About this task
Only the closing stretch of the material is wanted: the line containing "FEDERAL NOTICES" and every line after it, transcribed exactly.

Dataset content
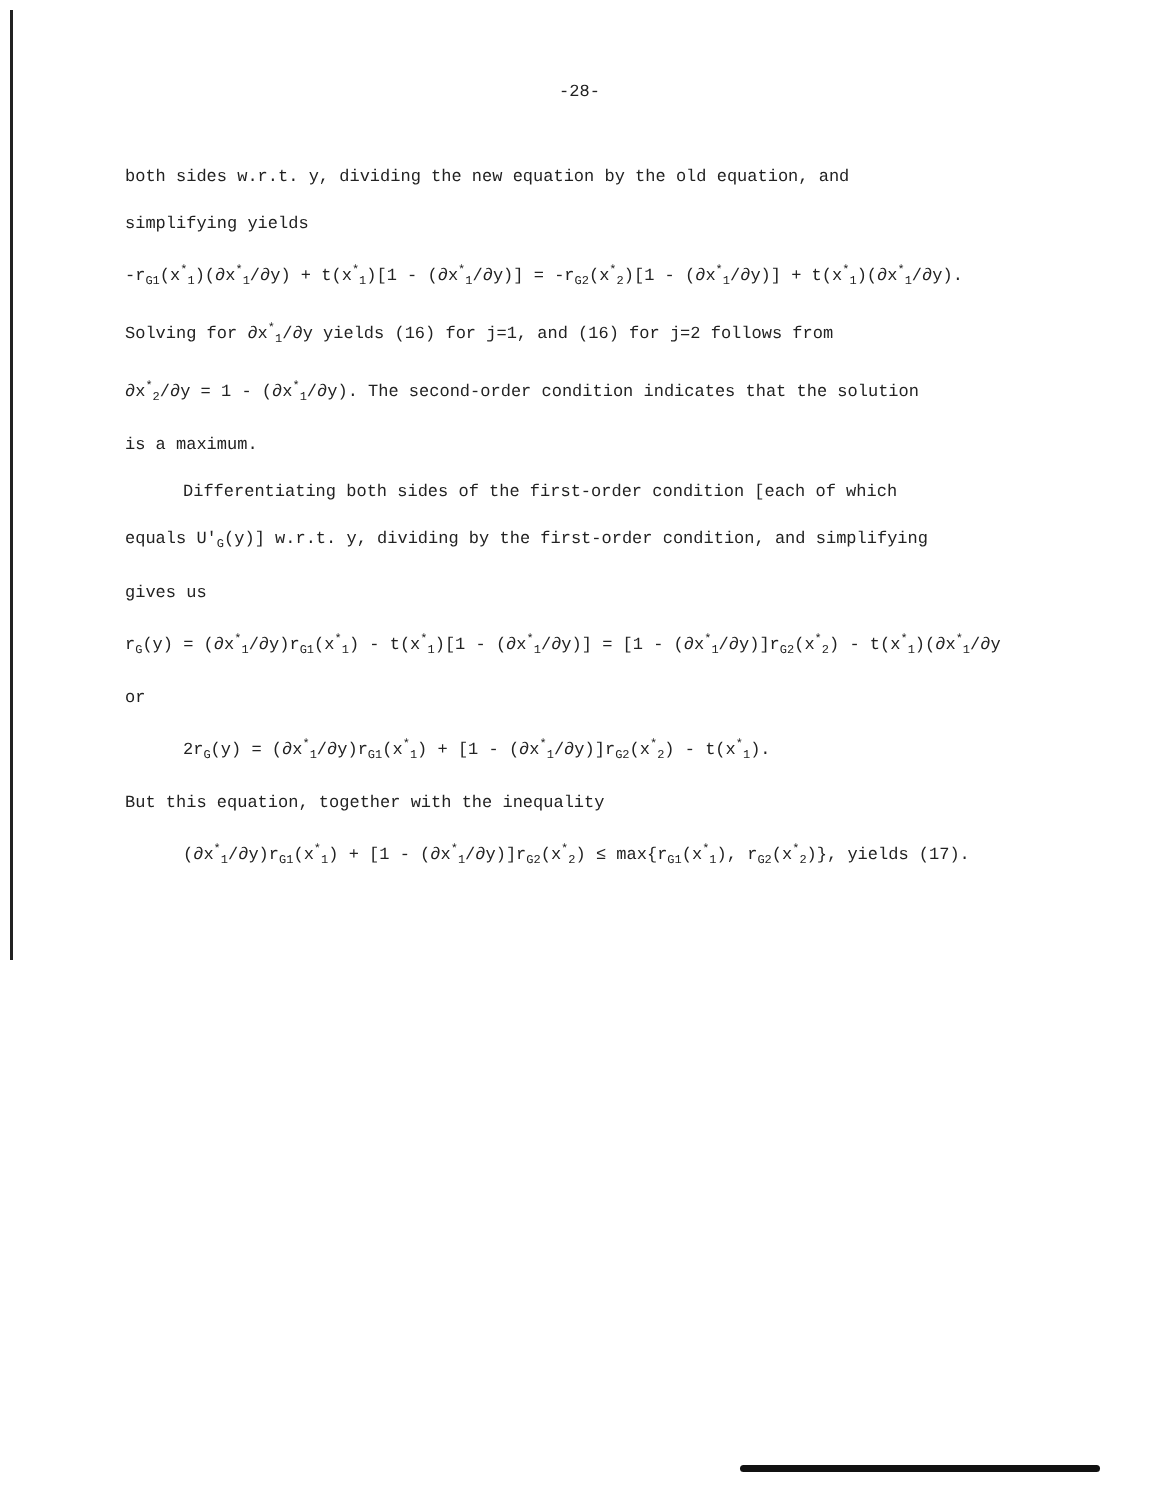-28-
both sides w.r.t. y, dividing the new equation by the old equation, and
simplifying yields
-r<sub>G1</sub>(x<sup>*</sup><sub>1</sub>)(∂x<sup>*</sup><sub>1</sub>/∂y) + t(x<sup>*</sup><sub>1</sub>)[1 - (∂x<sup>*</sup><sub>1</sub>/∂y)] = -r<sub>G2</sub>(x<sup>*</sup><sub>2</sub>)[1 - (∂x<sup>*</sup><sub>1</sub>/∂y)] + t(x<sup>*</sup><sub>1</sub>)(∂x<sup>*</sup><sub>1</sub>/∂y).
Solving for ∂x<sup>*</sup><sub>1</sub>/∂y yields (16) for j=1, and (16) for j=2 follows from
∂x<sup>*</sup><sub>2</sub>/∂y = 1 - (∂x<sup>*</sup><sub>1</sub>/∂y). The second-order condition indicates that the solution
is a maximum.
Differentiating both sides of the first-order condition [each of which
equals U'<sub>G</sub>(y)] w.r.t. y, dividing by the first-order condition, and simplifying
gives us
r<sub>G</sub>(y) = (∂x<sup>*</sup><sub>1</sub>/∂y)r<sub>G1</sub>(x<sup>*</sup><sub>1</sub>) - t(x<sup>*</sup><sub>1</sub>)[1 - (∂x<sup>*</sup><sub>1</sub>/∂y)] = [1 - (∂x<sup>*</sup><sub>1</sub>/∂y)]r<sub>G2</sub>(x<sup>*</sup><sub>2</sub>) - t(x<sup>*</sup><sub>1</sub>)(∂x<sup>*</sup><sub>1</sub>/∂y
or
2r<sub>G</sub>(y) = (∂x<sup>*</sup><sub>1</sub>/∂y)r<sub>G1</sub>(x<sup>*</sup><sub>1</sub>) + [1 - (∂x<sup>*</sup><sub>1</sub>/∂y)]r<sub>G2</sub>(x<sup>*</sup><sub>2</sub>) - t(x<sup>*</sup><sub>1</sub>).
But this equation, together with the inequality
(∂x<sup>*</sup><sub>1</sub>/∂y)r<sub>G1</sub>(x<sup>*</sup><sub>1</sub>) + [1 - (∂x<sup>*</sup><sub>1</sub>/∂y)]r<sub>G2</sub>(x<sup>*</sup><sub>2</sub>) ≤ max{r<sub>G1</sub>(x<sup>*</sup><sub>1</sub>), r<sub>G2</sub>(x<sup>*</sup><sub>2</sub>)}, yields (17).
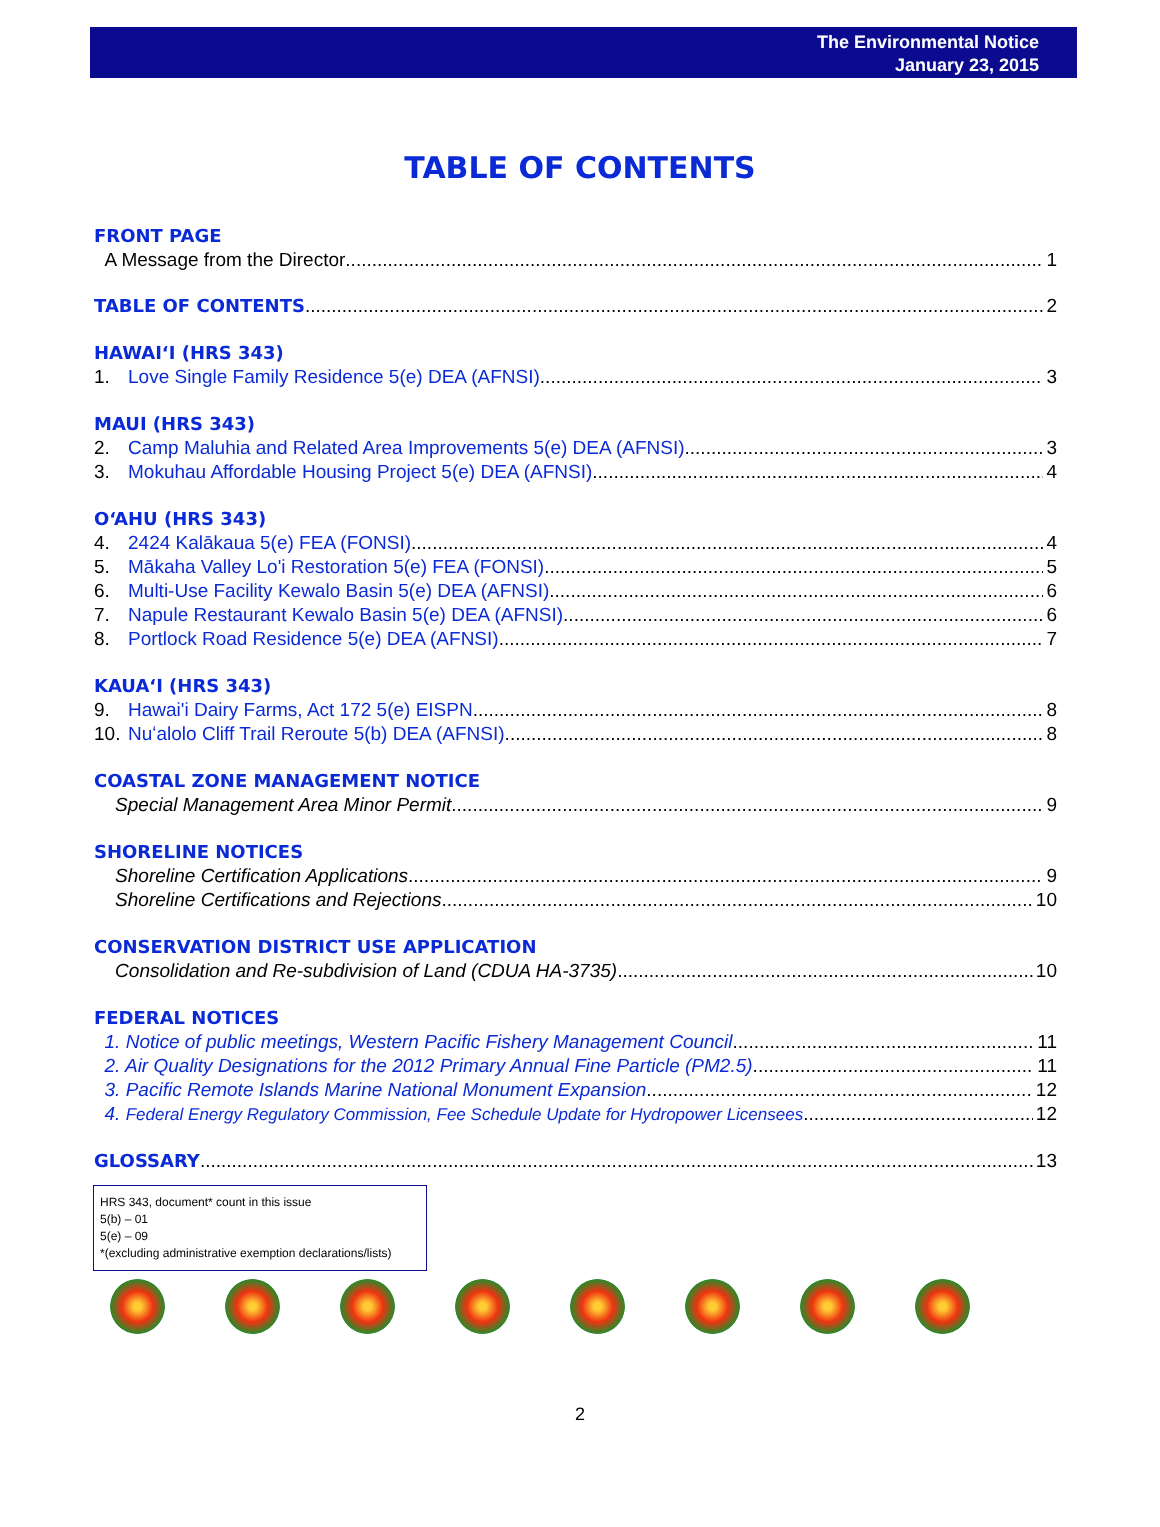The Environmental Notice
January 23, 2015
TABLE OF CONTENTS
FRONT PAGE
A Message from the Director 1
TABLE OF CONTENTS 2
HAWAIʻI (HRS 343)
1. Love Single Family Residence 5(e) DEA (AFNSI) 3
MAUI (HRS 343)
2. Camp Maluhia and Related Area Improvements 5(e) DEA (AFNSI) 3
3. Mokuhau Affordable Housing Project 5(e) DEA (AFNSI) 4
OʻAHU (HRS 343)
4. 2424 Kalākaua 5(e) FEA (FONSI) 4
5. Mākaha Valley Lo'i Restoration 5(e) FEA (FONSI) 5
6. Multi-Use Facility Kewalo Basin 5(e) DEA (AFNSI) 6
7. Napule Restaurant Kewalo Basin 5(e) DEA (AFNSI) 6
8. Portlock Road Residence 5(e) DEA (AFNSI) 7
KAUAʻI (HRS 343)
9. Hawai'i Dairy Farms, Act 172 5(e) EISPN 8
10. Nuʻalolo Cliff Trail Reroute 5(b) DEA (AFNSI) 8
COASTAL ZONE MANAGEMENT NOTICE
Special Management Area Minor Permit 9
SHORELINE NOTICES
Shoreline Certification Applications 9
Shoreline Certifications and Rejections 10
CONSERVATION DISTRICT USE APPLICATION
Consolidation and Re-subdivision of Land (CDUA HA-3735) 10
FEDERAL NOTICES
1. Notice of public meetings, Western Pacific Fishery Management Council 11
2. Air Quality Designations for the 2012 Primary Annual Fine Particle (PM2.5) 11
3. Pacific Remote Islands Marine National Monument Expansion 12
4. Federal Energy Regulatory Commission, Fee Schedule Update for Hydropower Licensees 12
GLOSSARY 13
HRS 343, document* count in this issue
5(b) – 01
5(e) – 09
*(excluding administrative exemption declarations/lists)
2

Output of the exercise
FEDERAL NOTICES
1. Notice of public meetings, Western Pacific Fishery Management Council 11
2. Air Quality Designations for the 2012 Primary Annual Fine Particle (PM2.5) 11
3. Pacific Remote Islands Marine National Monument Expansion 12
4. Federal Energy Regulatory Commission, Fee Schedule Update for Hydropower Licensees 12
GLOSSARY 13
HRS 343, document* count in this issue
5(b) – 01
5(e) – 09
*(excluding administrative exemption declarations/lists)
2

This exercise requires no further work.